According to the descending order of the vocabulary support value, the top 3 are {not easy to use}⟶{too bad}, {boring}⟶{dissatisfied}, and {stuck}⟶{dissatisfied}, and the corresponding support values are 0.0869, 0.0817, and 0.0731, respectively. Support indicates the proportion of word combinations appearing in all comments and also reflects the ranking of user attention to a certain extent. Among them, similar words represented by “not easy to use” and “stuck” have the highest probability of co-occurring in negative comments.
4. Conclusion
This study takes the user experience review texts of digital museums as the research object and proposes a USVM model that can deal with imbalanced data to classify related text sentiments. Based on the classification results, the top 10 word frequencies of different categories are extracted. The Apriori algorithm based on association rules is used to analyze the correlation between the different emotions of users and the interactive experience of digital museums. By analyzing the experimental results, we can find some problems existing in the construction and use of the existing digital museum and put forward corresponding improvement strategies accordingly. Conclusions are drawn from the above research: (1) the ease of use of digital museums is positively related to user satisfaction, that is, the simple and clear operation will help users to feel satisfied, while the cumbersome operation will easily lead to negative comments from users; (2) the interactive performance factors that museum users pay attention to when using the system are clear feedback, interactive entertainment, freedom of operation, consistent interactive vision, and easy and clear operation; (3) users’ dissatisfaction with museum interactivity mainly focuses on unclear feedback, lack of interactivity, cumbersome operation, and inconsistent interaction.
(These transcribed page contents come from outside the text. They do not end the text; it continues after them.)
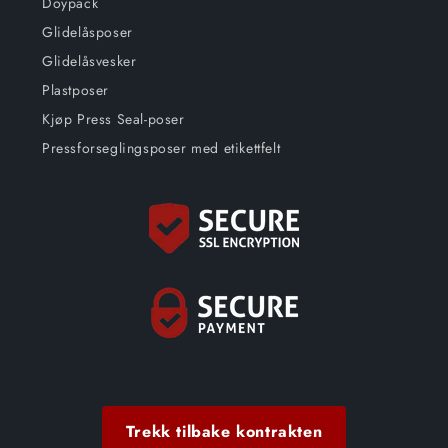
Doypack
Glidelåsposer
Glidelåsvesker
Plastposer
Kjøp Press Seal-poser
Pressforseglingsposer med etikettfelt
Trekk tilbake kontrakten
In this study, three-level classification is adopted for the processing of comment text sentiment, and it can be upgraded to five-level sentiment classification in the future, so as to dig deeper into the internal perception elements of users. At the same time, future research can enrich the data collection channels and indicators of concern and carry out comparative research on the mining of comment texts on different platforms or indicators.
Data Availability
The datasets used in this paper is available at https://alt.qcri.org/semeval2014/task4/index.php?id=data-and-tools.
Conflicts of Interest
The authors declare that they have no conflicts of interest.
Acknowledgments
This work was supported by the Jiangsu Social Science Foundation (study on cultural and creative transformation of Jiangsu museum cultural resource based on data driven) under grant no. 21YSD018.